Perry Rhodan agarrou-se no encosto de sua poltrona. Ele estava pálido e apertou os lábios fortemente.
— As mais novas ações... — interveio John Marshall —, o que é que Bell quer dizer com isso?
— Eu tinha combinado com Bell que ele mandasse transmitir a declaração oficial de guerra, através de diversos ultracouraçados acima do plano da PNM, caso os dolans continuassem seus ataques aos mundos do Império. Este é o caso, pois do contrário Bell não reagiria.
— Estou curioso em saber como os pseudogurrados reagirão a isso, — disse Atlan.
— Eles ainda têm a chance de transigir — retrucou Rhodan, baixinho. — Ninguém de nós deseja uma guerra.
Ele respirou fundo, depois virou-se e saiu andando, em passadas rígidas, parecendo desajeitadas, que denunciavam a sua tensão psíquica.
Perry Rhodan ficou olhando, interessado, como o robô-gigante Paladino se ancorava no invólucro do space-jet.
— Pronto, senhor — anunciou o piloto, Tenente Ale Stromberg, pelo telecomunicador de capacete da cápsula de comando.
— Obrigado, já estou indo — avisou Rhodan.
Ele pairou pelo campo da rampa acima, atravessou a câmara da eclusa e deixou-se agarrar pela sucção do elevador antigravitacional.
Na central, além do Tenente Stromberg, encontravam-se somente Melbar Kasom e o Dr. Armond Bysiphere. Gucky e Tama Yokida tinham se acomodado na casa de máquinas, devido à falta de espaço reinante.
O Administrador-Geral afivelou o cinto e depois anuiu para o piloto.
Ale Stromberg falou rapidamente com a chefia do hangar. Depois os portais se abriram e o space-jet foi lançado para o espaço sideral.

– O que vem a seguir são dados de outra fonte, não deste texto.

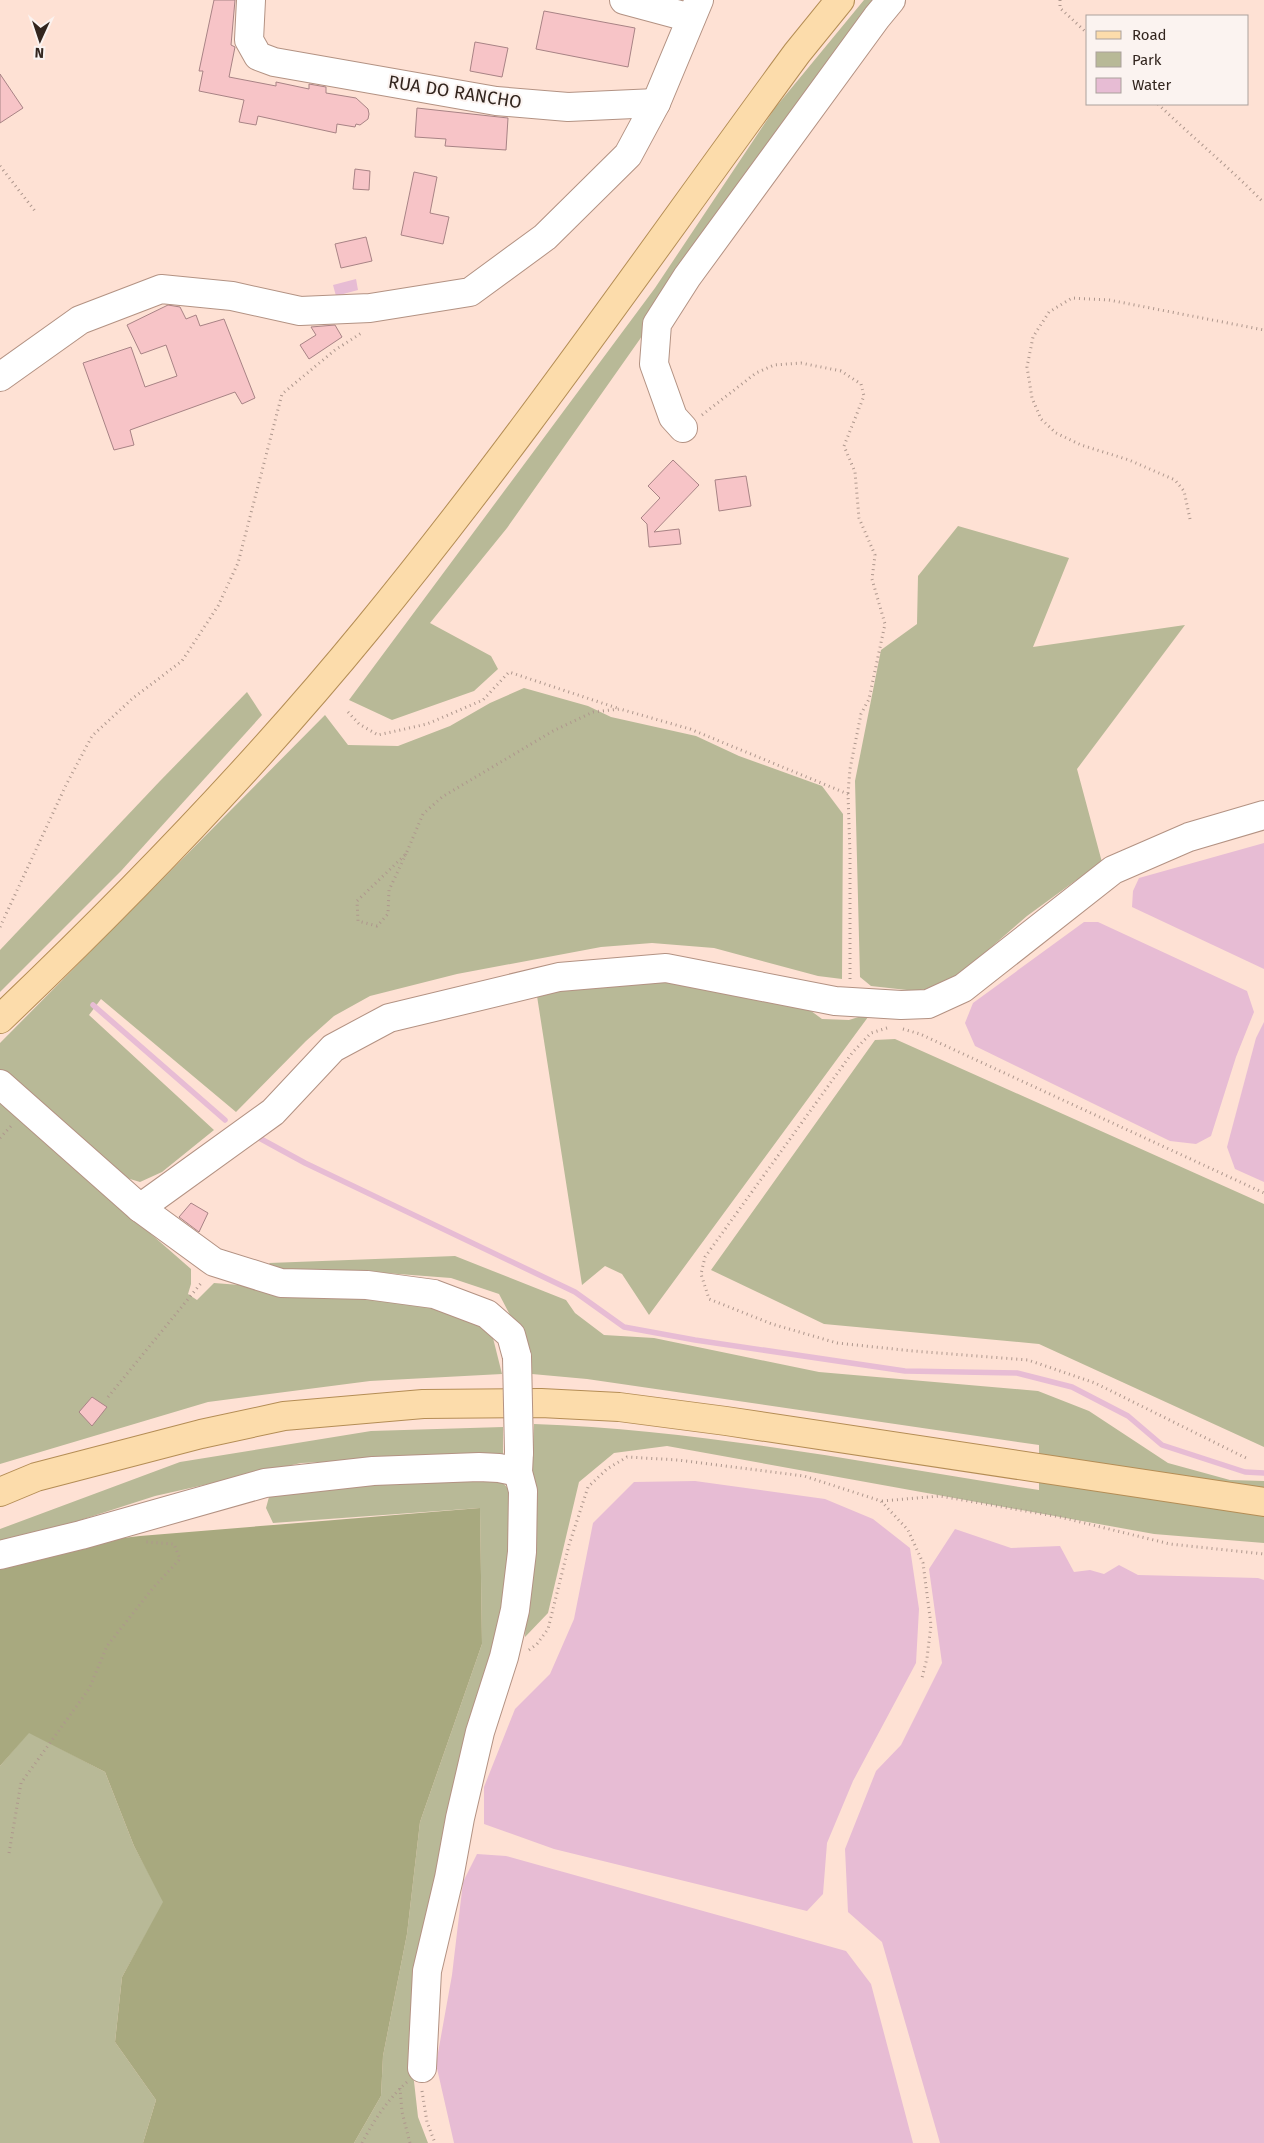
<svg xmlns="http://www.w3.org/2000/svg" width="1264" height="2143" font-family="'Fira Sans',sans-serif">
<style>
.green{fill:#b8b997}
.forest{fill:#a8a97f}
.water{fill:#e7bcd4}
.lines{fill:none;stroke-linecap:round;stroke-linejoin:round}
.stream{stroke:#e7bcd4;stroke-width:5.5}
.building{fill:#f7c4c7;stroke:#a88385}
.minor-casing{stroke:#b39283;stroke-width:30}
.major-casing{stroke:#b48d55;stroke-width:30}
.path{stroke:#ae978d;stroke-width:3;stroke-dasharray:1 4;stroke-linecap:butt}
.minor{stroke:#fff;stroke-width:28}
.major{stroke:#fcdcab;stroke-width:28}
.minor-bridge-casing{stroke:#b39283;stroke-width:30;stroke-linecap:butt}
.minor-bridge{stroke:#fff;stroke-width:28}
.labels{text-anchor:middle;dominant-baseline:central;stroke-width:4;stroke-linejoin:round;paint-order:stroke}
.street-label{font-size:18px;fill:#32251e;stroke:#fbf3f0}
</style>
<rect width="100%" height="100%" fill="#fee1d4"/>
<g class="green">
<polygon points="864,0 881,0 708,226 640,339 507,528 430,623 491,656 498,669 474,691 392,720 349,700 655,288 775,108"/>
<polygon points="958,526 1069,558 1033,647 1185,625 1077,769 1103,866 1075,881 1027,916 964,971 935,987 916,991 871,986 860,977 855,781 881,650 917,624 918,576"/>
<polygon points="524,688 588,706 611,717 696,736 739,756 822,786 843,814 842,979 818,976 714,948 652,943 601,947 457,974 370,996 334,1016 306,1041 236,1112 101,999 89,1015 214,1130 162,1172 140,1182 120,1176 31,1093 13,1084 0,1071 0,1043 325,715 348,745 398,746 450,726 490,703"/>
<polygon points="247,692 262,715 121,871 0,992 0,950 160,781"/>
<polygon points="637,981 705,985 807,1008 822,1019 849,1020 871,1013 649,1315 622,1274 605,1266 582,1285 537,996 585,986"/>
<polygon points="895,1039 1264,1204 1264,1447 1039,1344 824,1324 711,1270 875,1040"/>
<polygon points="0,1102 191,1269 191,1284 188,1294 197,1300 214,1283 387,1296 453,1311 492,1334 502,1374 370,1381 208,1402 0,1464"/>
<path d="M455,1256L566,1300L575,1313L604,1335L654,1338L819,1372L1038,1391L1089,1411L1168,1463L1230,1480L1264,1481V1543L1154,1534L667,1446L614,1453L579,1482L548,1613L525,1637L534,1424C704,1430 871,1464 1039,1490V1445L587,1379L532,1374L520,1334L499,1294L451,1278L346,1270L295,1279L278,1274L269,1263Z"/>
<polygon points="503,1427 503,1454 301,1463 155,1496 0,1546 0,1529 180,1462 371,1431"/>
<polygon points="484,1477 504,1484 515,1496 514,1560 423,1991 409,2037 418,2117 428,2143 354,2143 381,2096 383,2056 407,1934 420,1822 482,1644 480,1508 273,1523 266,1508 269,1497 355,1482"/>
<polygon points="29,1732 105,1772 134,1846 164,1902 122,1977 115,2042 156,2100 143,2143 0,2143 0,1766"/>
</g>
<polygon class="forest" points="480,1508 482,1644 420,1822 407,1934 383,2056 381,2096 354,2143 143,2143 156,2100 115,2042 122,1977 163,1902 134,1846 105,1772 29,1733 0,1766 0,1564 64,1545 140,1536"/>
<g class="water">
<polygon points="356,279 358,290 336,296 333,285"/>
<polygon points="1264,843 1264,969 1132,907 1133,891 1139,878"/>
<polygon points="1084,922 1098,922 1247,991 1254,1012 1236,1057 1211,1136 1196,1144 1170,1141 975,1046 965,1023 973,1003"/>
<polygon points="1264,1022 1264,1182 1235,1169 1227,1147 1256,1038"/>
<polygon points="695,1481 825,1499 873,1519 910,1548 919,1609 916,1663 853,1781 827,1843 823,1894 807,1911 554,1849 484,1824 484,1787 515,1709 550,1674 574,1619 593,1523 634,1482"/>
<polygon points="955,1529 1011,1548 1060,1546 1074,1572 1090,1570 1104,1574 1119,1565 1138,1575 1258,1578 1264,1580 1264,2143 940,2143 882,1942 848,1912 845,1849 876,1771 901,1745 942,1663 929,1569"/>
<polygon points="477,1854 506,1856 846,1951 871,1984 913,2143 454,2143 436,2064 452,1975 463,1882"/>
</g>
<g class="lines">
<g class="stream">
<polyline points="93,1005 225,1120"/>
<polyline points="261,1139 305,1163 575,1292 624,1327 695,1340 905,1371 1017,1373 1072,1387 1128,1416 1162,1445 1245,1472 1264,1473"/>
</g>
</g>
<g class="building">
<polygon points="214,0 235,0 231,45 235,47 229,77 276,86 276,82 309,89 309,84 326,87 326,93 356,98 368,109 369,114 368,119 360,125 356,124 355,127 337,124 336,133 258,116 256,125 239,122 244,100 199,91 203,71 199,71"/>
<polygon points="544,11 635,28 628,67 536,49"/>
<polygon points="475,42 508,48 502,77 470,71"/>
<polygon points="0,74 23,108 0,123"/>
<polygon points="417,108 508,118 506,150 445,146 446,139 415,137"/>
<polygon points="355,169 370,171 369,190 353,189"/>
<polygon points="414,172 437,177 430,213 449,217 443,244 401,235"/>
<polygon points="366,237 372,261 341,268 335,244"/>
<polygon points="168,305 180,307 186,319 196,315 200,326 224,319 255,398 242,404 235,392 130,430 134,445 114,450 83,363 131,347 145,387 177,376 166,345 141,354 127,325"/>
<polygon points="335,325 342,337 309,359 300,345 316,335 311,327"/>
<polygon points="673,460 699,485 654,532 679,529 681,544 649,547 647,524 641,518 660,498 648,486"/>
<polygon points="746,476 751,506 719,511 715,480"/>
<polygon points="191,1203 208,1213 199,1232 179,1217"/>
<polygon points="92,1397 107,1407 92,1426 79,1412"/>
</g>
<g class="lines">
<defs>
<g id="minor">
<polyline points="251,0 249,40 258,56 274,62 496,101 568,107 656,103"/>
<polyline points="624,0 691,18"/>
<polyline points="0,377 80,320 161,289 232,296 300,311 370,308 470,292 545,237 628,155 656,103 699,0"/>
<polyline points="683,428 673,417 654,364 657,324 687,277 877,17 891,0"/>
<polyline points="0,1084 140,1208 214,1262 281,1283 367,1285 434,1294 487,1314 511,1335 517,1357"/>
<polyline points="140,1208 273,1112 333,1048 389,1018 559,977 666,968 835,1001 901,1005 928,1004 963,988 1113,870 1189,837 1264,815"/>
<polyline points="0,1555 81,1535 265,1483 373,1471 479,1467 499,1468 518,1472"/>
<polyline points="422,2068 427,1971 449,1878 460,1818 480,1732 504,1657 515,1610 522,1552 523,1491 518,1472 519,1452"/>
</g>
<g id="major">
<path d="M0,1019C129,896 254,767 367,629C519,444 655,246 797,53L840,0"/>
<polyline points="0,1492 36,1477 201,1434 284,1416 423,1404 541,1403 619,1407 726,1421 1264,1502"/>
</g>
</defs>
<use href="#minor" class="minor-casing"/>
<use href="#major" class="major-casing"/>
<g class="path">
<polyline points="1060,0 1060,8 1088,34"/>
<path d="M1158,104C1193,138 1230,168 1264,203"/>
<polyline points="0,166 35,211"/>
<polyline points="702,415 756,373 774,365 801,363 841,371 861,384 864,396 844,446 855,472 859,518 875,555 872,579 885,624 869,699 861,714 850,769 848,793"/>
<polyline points="1190,519 1184,491 1175,480 1129,460 1081,445 1056,433 1041,419 1032,398 1027,367 1033,337 1049,312 1072,298 1109,300 1264,330"/>
<polyline points="348,712 359,724 378,735 427,724 483,700 509,672 617,708"/>
<polyline points="406,854 389,890 388,914 377,926 358,921 357,901 406,854 423,814 442,797 553,731 593,712 620,709 690,729 848,794 850,854 850,979"/>
<polyline points="0,927 66,785 92,736 133,698 182,661 218,606 238,563 282,394 335,350 363,332"/>
<polyline points="887,1028 871,1033 852,1053 705,1257 701,1274 709,1299 772,1324 837,1343 913,1351 1028,1360 1095,1383 1248,1459"/>
<polyline points="903,1029 920,1034 1264,1193"/>
<polyline points="0,1138 12,1125"/>
<polyline points="108,1397 202,1282"/>
<polyline points="882,1501 940,1496 1060,1517 1170,1544 1264,1554"/>
<polyline points="529,1650 537,1644 548,1629 569,1545 588,1487 607,1469 627,1457 678,1460 804,1476 881,1501 908,1530 923,1563 931,1625 927,1658 922,1678"/>
<polyline points="9,1853 21,1783 89,1689 107,1646 153,1588 180,1559 174,1544 146,1542"/>
<polyline points="400,2088 402,2112 410,2143"/>
<polyline points="422,2091 427,2122 435,2143"/>
<path d="M362,2143C374,2120 388,2099 407,2082"/>
</g>
<use href="#minor" class="minor"/>
<use href="#major" class="major"/>
<defs>
<polyline id="minor-bridge" points="517,1357 519,1452"/>
</defs>
<use href="#minor-bridge" class="minor-bridge-casing"/>
<use href="#minor-bridge" class="minor-bridge"/>
</g>
<g class="labels">
<g class="street-label">
<text transform="translate(455 92) rotate(9)">RUA DO RANCHO</text>
</g>
</g>
<rect x="1086" y="15" width="162" height="90" fill="#fbf3f0" stroke="#aba19c"/>
<rect x="1096" y="31" width="25" height="8" fill="#fcdcab" stroke="#aba19c"/>
<text x="1132" y="40" font-size="15" fill="#32251e">Road</text>
<rect x="1096" y="52" width="25" height="15" fill="#b8b997" stroke="#aba19c"/>
<text x="1132" y="65" font-size="15" fill="#32251e">Park</text>
<rect x="1096" y="78" width="25" height="15" fill="#e7bcd4" stroke="#aba19c"/>
<text x="1132" y="90" font-size="15" fill="#32251e">Water</text>
<g transform="translate(40 40) rotate(183)" stroke="#fbf3f0" stroke-width="4" paint-order="stroke">
<path d="M0-4L9 19L0 12L-9 19Z" fill="#32251e"/>
<text y="-8" font-size="14" font-weight="bold" text-anchor="middle" fill="#32251e">N</text>
</g>
</svg>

Línguas de fogo chamejantes lambiam a pequena nave-disco: as protuberâncias do sol vermelho Visalia. O piloto Stromberg comandava a nave com segurança e calma. Dez minutos mais tarde ele entrou no semi-espaço.
Quinhentos quilômetros afastado de Ukiah, o space-jet caiu de volta ao espaço normal.
Com propulsores freando e cuspindo chamas, a nave caiu rapidamente na direção de Ukiah.
Nenhum tiro caíra. Aparentemente em Ukiah não havia qualquer forte de defesa cósmica.
Desta vez o space-jet aproximou-se do planeta pelo lado da noite. Com velocidade relativamente pequena a nave enfiou-se pela atmosfera, passando a voar a somente trinta quilômetros de altura por cima da sua superfície.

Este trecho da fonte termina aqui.